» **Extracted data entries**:
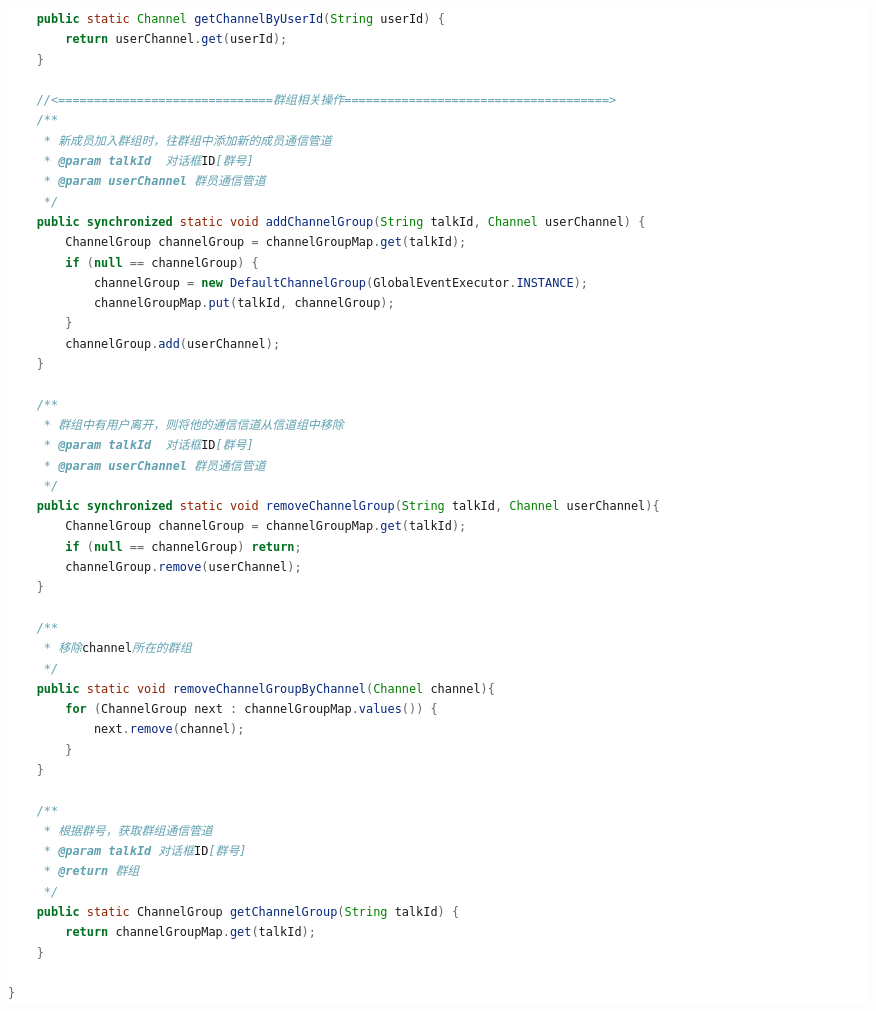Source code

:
 ```java
    public static Channel getChannelByUserId(String userId) {
        return userChannel.get(userId);
    }

    //<==============================群组相关操作=====================================>
    /**
     * 新成员加入群组时，往群组中添加新的成员通信管道
     * @param talkId  对话框ID[群号]
     * @param userChannel 群员通信管道
     */
    public synchronized static void addChannelGroup(String talkId, Channel userChannel) {
        ChannelGroup channelGroup = channelGroupMap.get(talkId);
        if (null == channelGroup) {
            channelGroup = new DefaultChannelGroup(GlobalEventExecutor.INSTANCE);
            channelGroupMap.put(talkId, channelGroup);
        }
        channelGroup.add(userChannel);
    }

    /**
     * 群组中有用户离开，则将他的通信信道从信道组中移除
     * @param talkId  对话框ID[群号]
     * @param userChannel 群员通信管道
     */
    public synchronized static void removeChannelGroup(String talkId, Channel userChannel){
        ChannelGroup channelGroup = channelGroupMap.get(talkId);
        if (null == channelGroup) return;
        channelGroup.remove(userChannel);
    }

    /**
     * 移除channel所在的群组
     */
    public static void removeChannelGroupByChannel(Channel channel){
        for (ChannelGroup next : channelGroupMap.values()) {
            next.remove(channel);
        }
    }

    /**
     * 根据群号，获取群组通信管道
     * @param talkId 对话框ID[群号]
     * @return 群组
     */
    public static ChannelGroup getChannelGroup(String talkId) {
        return channelGroupMap.get(talkId);
    }

}
```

» **How to complete this task**: Copy out each line of the records that holds the string "userId".

» **Task result**:
    public static Channel getChannelByUserId(String userId) {
        return userChannel.get(userId);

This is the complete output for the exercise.